A typical drill weekend in December for the 167th Airlift Wing is filled with training on Saturday and holiday festivities for Airmen and their families on Sunday.

But not this year.

With the installation’s health protection conditions at an elevated status due to the uptick in COVID-19 cases locally, Airmen were encouraged to find alternate ways to complete their training and various other requirements. 

Col. Marty Timko, 167th Airlift Wing commander, issued guidance limiting drill attendance with an emphasis on deployment and medical readiness tasks.

“The key to all of this will be communication. The pandemic is forcing us to think outside of our standard UTA weekend construct. We can still get valuable readiness training accomplished, we will just do it in a manner of smaller groups and more days within the month,” Timko said.

But the wing’s mission continues despite limited on-base drill attendance, telework arrangements, and alternate schedules encouraged for the full-time staff.

“We have continued to launch the active duty missions throughout the pandemic,” said Col. Christopher Sigler, 167th Operations Group commander.

Two of the wing’s eight C-17 Globemaster aircraft are currently dedicated to active duty missions.
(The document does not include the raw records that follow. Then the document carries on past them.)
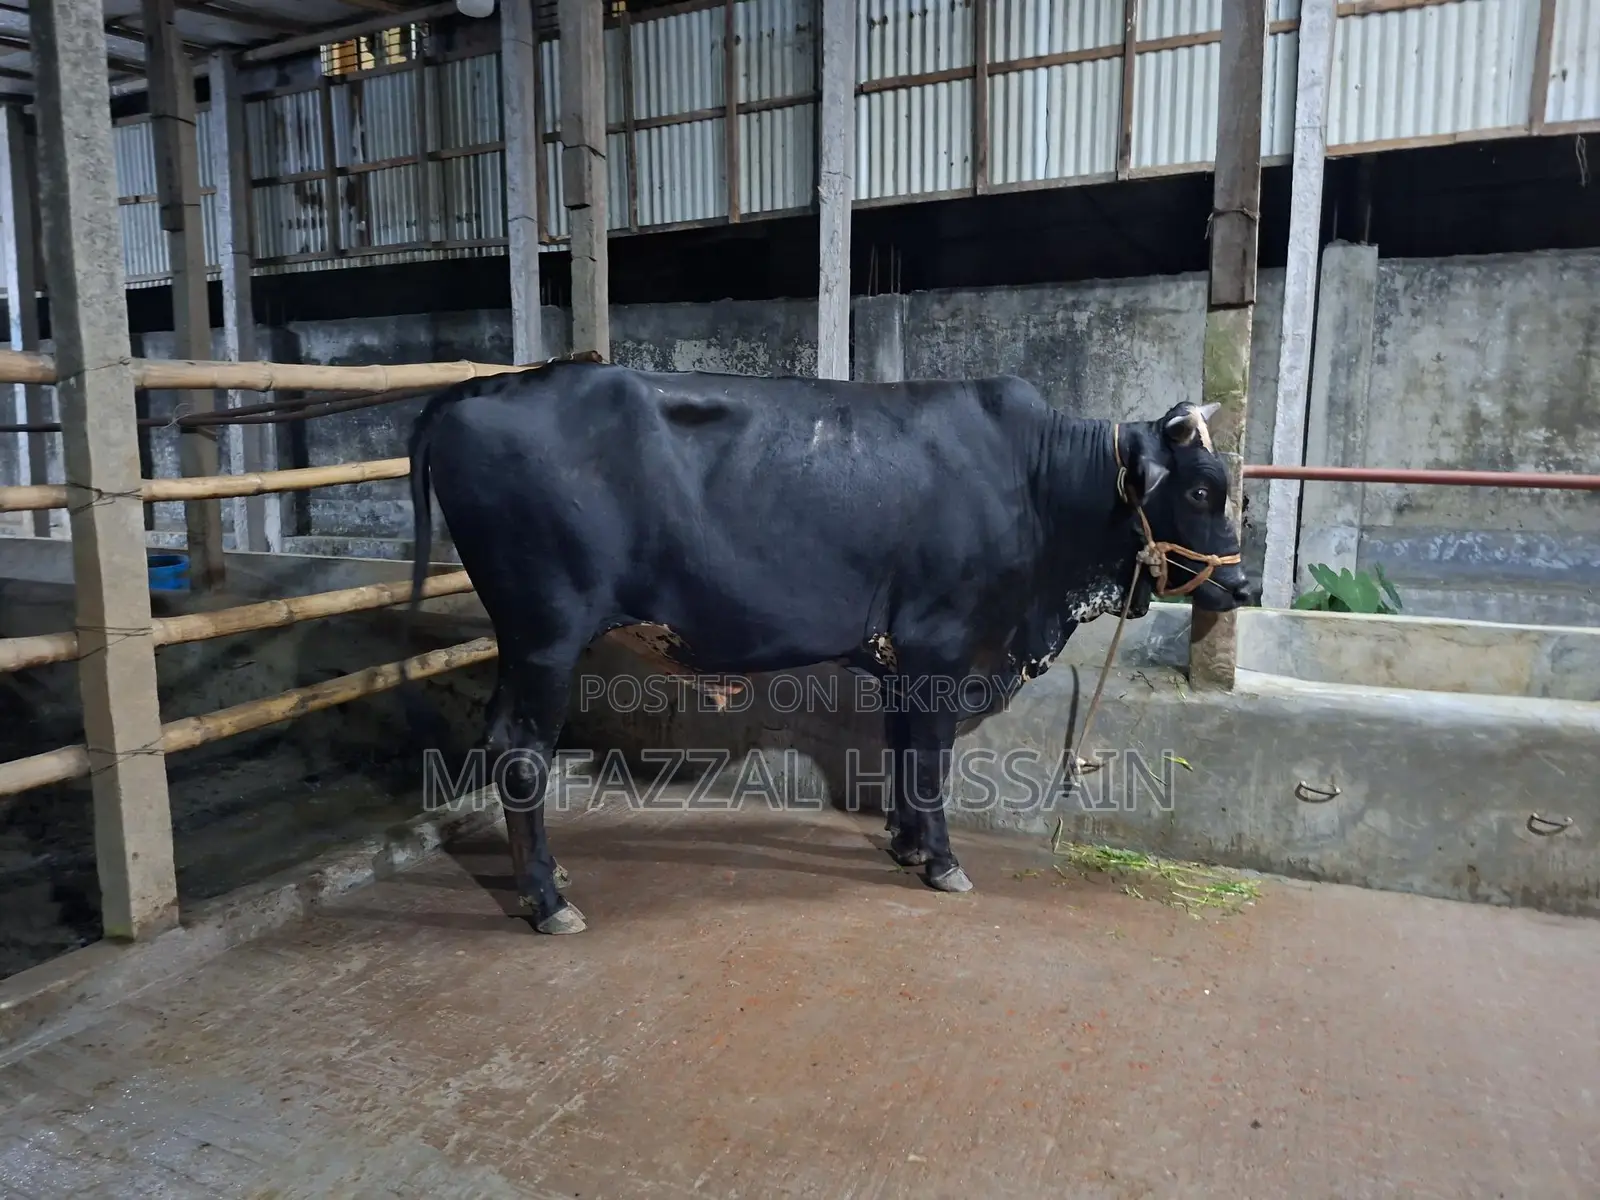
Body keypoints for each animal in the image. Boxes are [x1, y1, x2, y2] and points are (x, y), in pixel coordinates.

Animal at [405, 358, 1257, 934]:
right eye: (1199, 490)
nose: (1244, 587)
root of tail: (474, 391)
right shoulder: (941, 644)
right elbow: (931, 758)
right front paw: (942, 860)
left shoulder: (902, 661)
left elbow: (903, 748)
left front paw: (907, 845)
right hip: (547, 636)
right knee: (522, 748)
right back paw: (549, 901)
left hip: (521, 642)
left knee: (501, 740)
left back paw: (540, 877)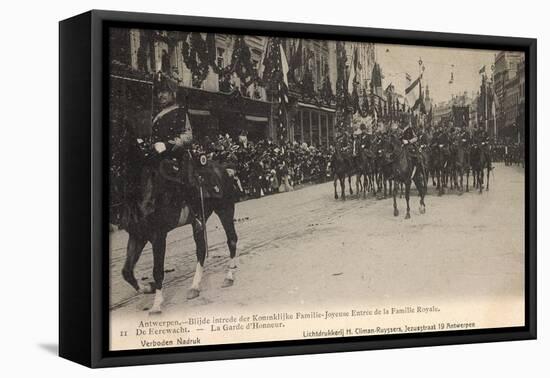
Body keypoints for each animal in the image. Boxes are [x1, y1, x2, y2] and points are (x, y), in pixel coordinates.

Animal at [120, 150, 237, 314]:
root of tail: (224, 169)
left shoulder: (158, 236)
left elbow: (157, 271)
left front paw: (156, 305)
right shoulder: (137, 236)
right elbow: (127, 272)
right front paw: (148, 288)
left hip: (225, 210)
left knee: (231, 240)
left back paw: (229, 277)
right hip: (199, 221)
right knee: (201, 250)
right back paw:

As the aircrews fly missions around the globe they are required to comply with the different rules and regulations of each individual country and base that they transit, Sigler explained.

Local flying training and flight simulator training has been reduced enough to maintain aircrew currency while minimizing on-base manning.

As some Airmen carry on the normal operations of the base, others continue to support the state’s on-going COVID-19 response efforts.

Approximately 70 Airmen from the 167th are assisting the response efforts in various ways to include COVID-19 testing lane support, epidemiology support at local health departments, facility disinfection, and research and analysis.

Additionally, the wing's public health team continues its efforts to educate unit members on the latest CDC guidance and tracking Airmen who have COVID-19 sympoms, Airmen who have been in contact with someone who has tested positive or is symptomatic, and Airmen who have traveled in a military status overseas or into the Department of Defense's identified red states.

The public health team has conducted more than 5,700 contacts through their tracing efforts to help combat the spread of the virus at the wing.